Playing the hand of a lifetime

Monthly card game keeps decades of friendship going strong.

January 19, 2011|By Joe Piasecki,
(Tim Berger )

A group of lifelong friends has found that the secret to preserving happy memories is to keep those memories alive at the poker table.

For one Monday a month since 2005, seven men who share nearly 70 years of history gather to play cards at the La Cañada Flintridge home of Dr. Mike Missakian.

The retired radiologist moved in with daughter Maylene Glidewell, also a physician, shortly after his wife passed away, bringing with him this simple ritual rooted back in his schoolboy days.

Each of the seven, now in their early 80s, graduated in 1947 or 1948 from George Washington High School in south Los Angeles, where the poker ritual began, with the gamblers playing for matchsticks.

All of them also went on from high school to attend college at UCLA, and most had already known each other from the halls of L.A.'s Horace Mann Junior High School.


Though marriage, careers and other life events have spread the friends out over three counties, games continued off and on throughout the years after each returned from military service in the 1950s.

"As life goes on you realize how rare it is to have a friend, a real friend — somebody that you don't want something from and they don't want anything from you," said Bob Creps, 80.

If there's a spokesman for the group, it's Creps, a former naval officer who made a career in the electronics industry and who now lives in Calabasas.

If there's a jokester, it's John Foder, Ed.D., who made a career in health education and who continues to write at He resides in Santa Barbara.

If there's a foreman, it's Fred Gherardi — Freddy Flintstone, jokes Foder, as Gherardi's life's work was in his family's L.A.-based masonry business, American Marble & Onyx.

Foder described Bill Nickerson, who ran his own insurance brokerage in Lomita and now who lives in Palos Verdes Estates, as quite skilled in the art of B.S. But if anything, he's a model of patience.

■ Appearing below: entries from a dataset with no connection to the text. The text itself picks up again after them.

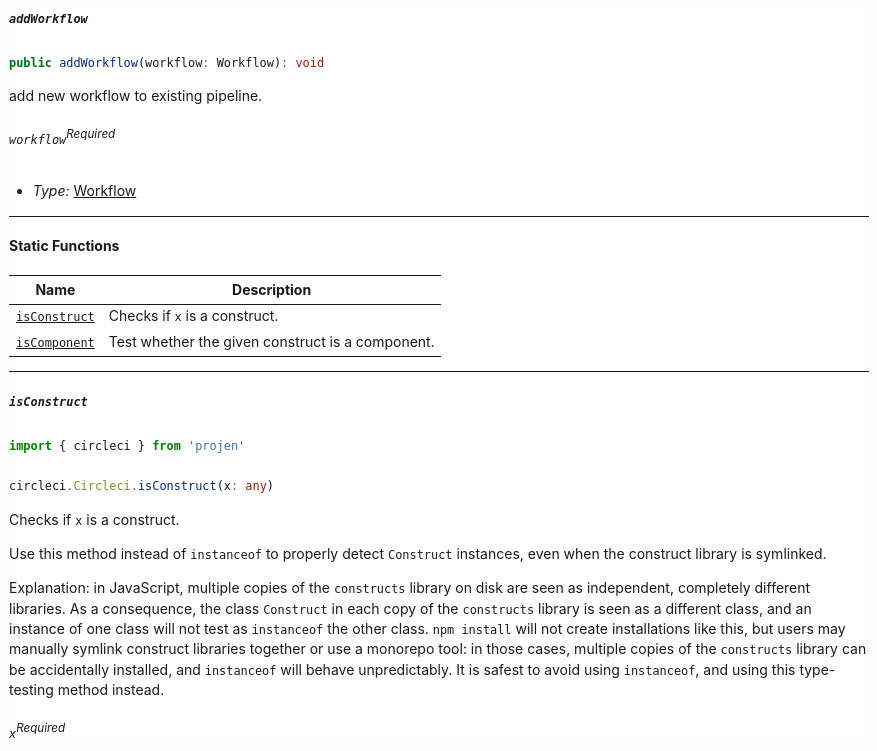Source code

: 
##### `addWorkflow` <a name="addWorkflow" id="projen.circleci.Circleci.addWorkflow"></a>

```typescript
public addWorkflow(workflow: Workflow): void
```

add new workflow to existing pipeline.

###### `workflow`<sup>Required</sup> <a name="workflow" id="projen.circleci.Circleci.addWorkflow.parameter.workflow"></a>

- *Type:* <a href="#projen.circleci.Workflow">Workflow</a>

---

#### Static Functions <a name="Static Functions" id="Static Functions"></a>

| **Name** | **Description** |
| --- | --- |
| <code><a href="#projen.circleci.Circleci.isConstruct">isConstruct</a></code> | Checks if `x` is a construct. |
| <code><a href="#projen.circleci.Circleci.isComponent">isComponent</a></code> | Test whether the given construct is a component. |

---

##### `isConstruct` <a name="isConstruct" id="projen.circleci.Circleci.isConstruct"></a>

```typescript
import { circleci } from 'projen'

circleci.Circleci.isConstruct(x: any)
```

Checks if `x` is a construct.

Use this method instead of `instanceof` to properly detect `Construct`
instances, even when the construct library is symlinked.

Explanation: in JavaScript, multiple copies of the `constructs` library on
disk are seen as independent, completely different libraries. As a
consequence, the class `Construct` in each copy of the `constructs` library
is seen as a different class, and an instance of one class will not test as
`instanceof` the other class. `npm install` will not create installations
like this, but users may manually symlink construct libraries together or
use a monorepo tool: in those cases, multiple copies of the `constructs`
library can be accidentally installed, and `instanceof` will behave
unpredictably. It is safest to avoid using `instanceof`, and using
this type-testing method instead.

###### `x`<sup>Required</sup> <a name="x" id="projen.circleci.Circleci.isConstruct.parameter.x"></a>

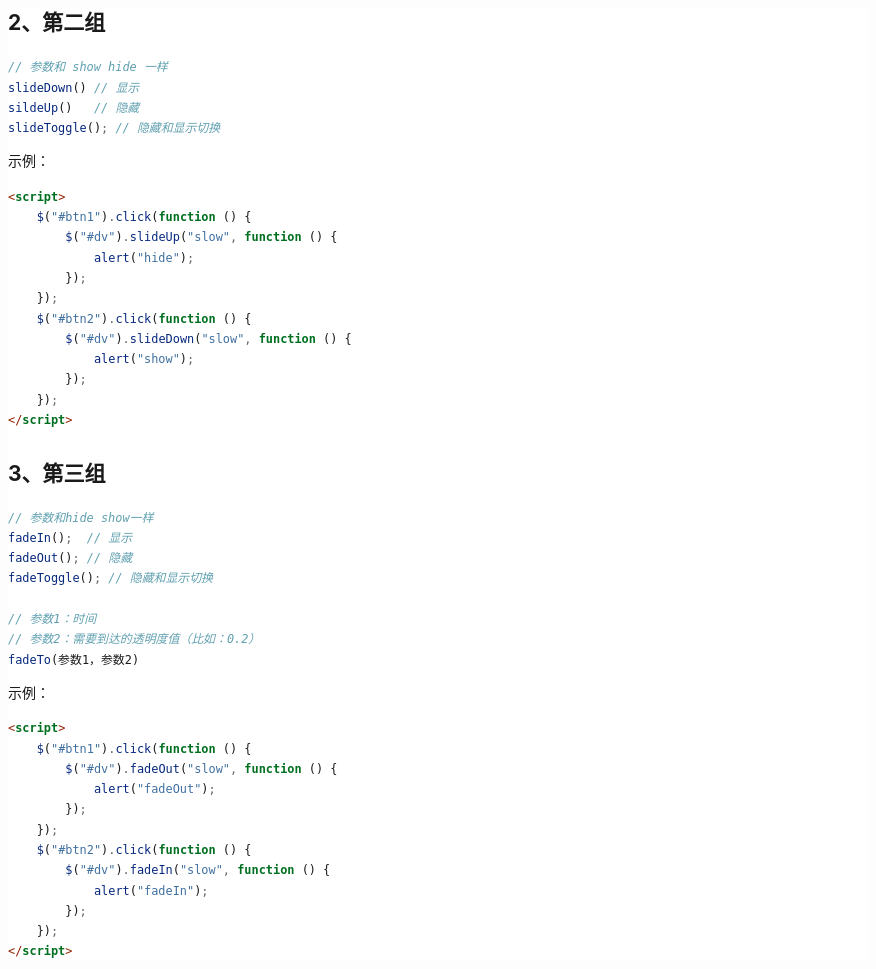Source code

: 

## 2、第二组

```js
// 参数和 show hide 一样
slideDown() // 显示
sildeUp()   // 隐藏
slideToggle(); // 隐藏和显示切换
```



示例：

```html
<script>
    $("#btn1").click(function () {
        $("#dv").slideUp("slow", function () {
            alert("hide");
        });
    });
    $("#btn2").click(function () {
        $("#dv").slideDown("slow", function () {
            alert("show");
        });
    });
</script>
```



## 3、第三组

```js
// 参数和hide show一样
fadeIn();  // 显示
fadeOut(); // 隐藏
fadeToggle(); // 隐藏和显示切换

// 参数1：时间
// 参数2：需要到达的透明度值（比如：0.2）
fadeTo(参数1，参数2)
```

示例：

```html
<script>
    $("#btn1").click(function () {
        $("#dv").fadeOut("slow", function () {
            alert("fadeOut");
        });
    });
    $("#btn2").click(function () {
        $("#dv").fadeIn("slow", function () {
            alert("fadeIn");
        });
    });
</script>
```
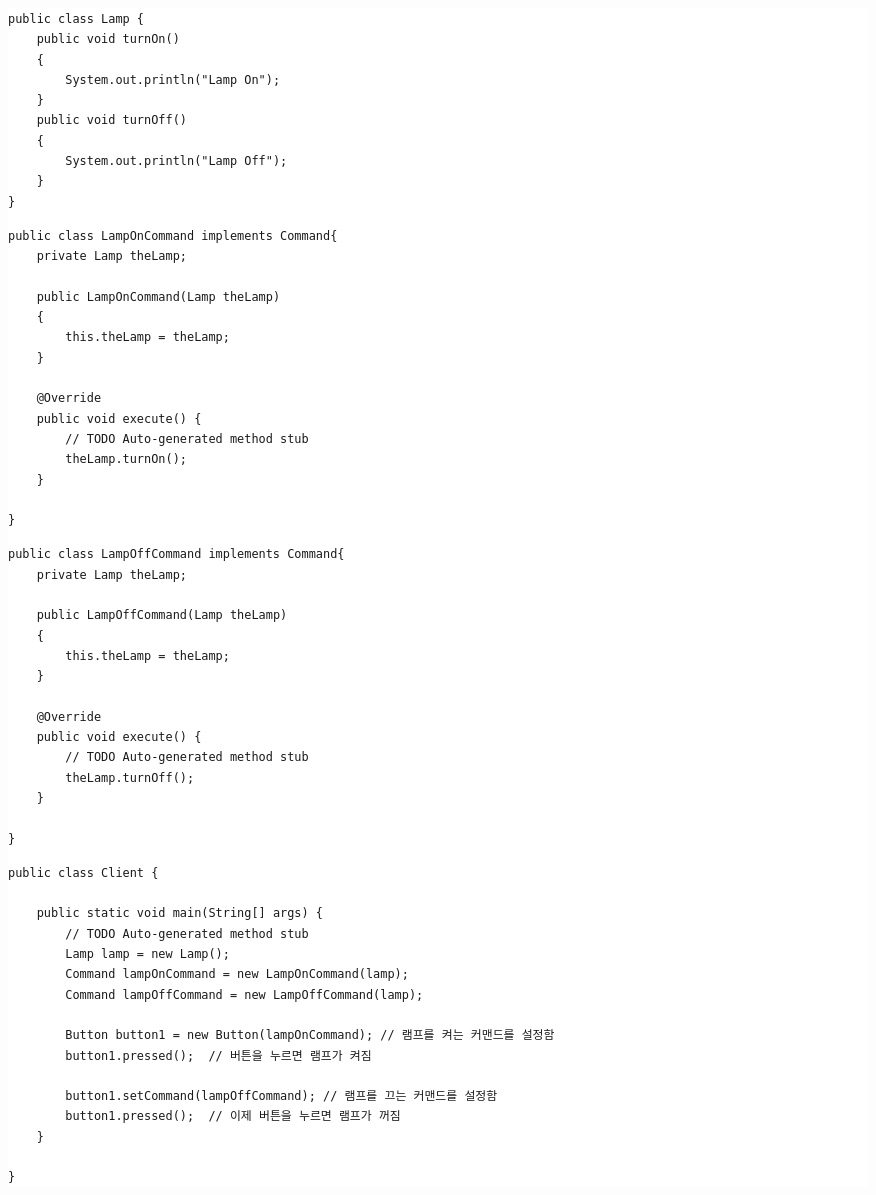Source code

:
 ```
public class Lamp {
	public void turnOn()
	{
		System.out.println("Lamp On");
	}
	public void turnOff()
	{
		System.out.println("Lamp Off");
	}
}
```

```
public class LampOnCommand implements Command{
	private Lamp theLamp;
	
	public LampOnCommand(Lamp theLamp)
	{
		this.theLamp = theLamp;
	}
	
	@Override
	public void execute() {
		// TODO Auto-generated method stub
		theLamp.turnOn();
	}
	
}
```

```
public class LampOffCommand implements Command{
	private Lamp theLamp;
	
	public LampOffCommand(Lamp theLamp)
	{
		this.theLamp = theLamp;
	}
	
	@Override
	public void execute() {
		// TODO Auto-generated method stub
		theLamp.turnOff();
	}
	
}
```

```
public class Client {

	public static void main(String[] args) {
		// TODO Auto-generated method stub
		Lamp lamp = new Lamp();
		Command lampOnCommand = new LampOnCommand(lamp);
		Command lampOffCommand = new LampOffCommand(lamp);
		
		Button button1 = new Button(lampOnCommand);	// 램프를 켜는 커맨드를 설정함
		button1.pressed();	// 버튼을 누르면 램프가 켜짐
		
		button1.setCommand(lampOffCommand);	// 램프를 끄는 커맨드를 설정함
		button1.pressed();	// 이제 버튼을 누르면 램프가 꺼짐
	}

}
```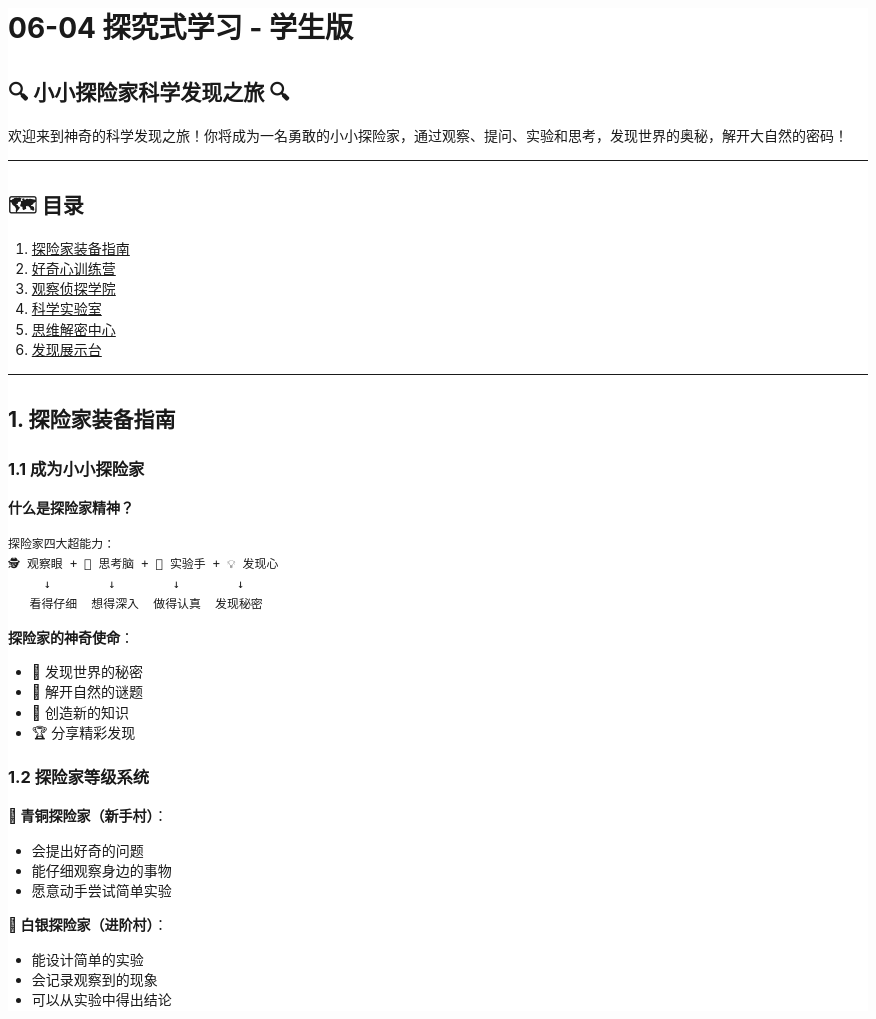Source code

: # 06-04 探究式学习 - 学生版

## 🔍 小小探险家科学发现之旅 🔍

欢迎来到神奇的科学发现之旅！你将成为一名勇敢的小小探险家，通过观察、提问、实验和思考，发现世界的奥秘，解开大自然的密码！

---

## 🗺️ 目录

1. [探险家装备指南](#1-探险家装备指南)
2. [好奇心训练营](#2-好奇心训练营)
3. [观察侦探学院](#3-观察侦探学院)
4. [科学实验室](#4-科学实验室)
5. [思维解密中心](#5-思维解密中心)
6. [发现展示台](#6-发现展示台)

---

## 1. 探险家装备指南

### 1.1 成为小小探险家

**什么是探险家精神？**

```text
探险家四大超能力：
🕵️ 观察眼 + 🤔 思考脑 + 🔬 实验手 + 💡 发现心
     ↓        ↓        ↓        ↓
   看得仔细  想得深入  做得认真  发现秘密
```

**探险家的神奇使命**：

- 🌟 发现世界的秘密
- 🎯 解开自然的谜题
- 🚀 创造新的知识
- 🏆 分享精彩发现

### 1.2 探险家等级系统

**🥉 青铜探险家（新手村）**：

- 会提出好奇的问题
- 能仔细观察身边的事物
- 愿意动手尝试简单实验

**🥈 白银探险家（进阶村）**：

- 能设计简单的实验
- 会记录观察到的现象
- 可以从实验中得出结论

Creps, it seems, is always interrupting him, or completing his sentences for him.

There's also Vince Punaro, of San Bernardino County, who has the youngest children and who brings an uncommon lust for life to the table.

He sits next to Missakian, the happy host and careful listener who the UCLA grads have long forgiven for completing his medical degree at USC.

Let's call Ed Azarian, a private investigator who worked in an Army intelligence unit in Germany, a reliable fact-checker for stories of good times past.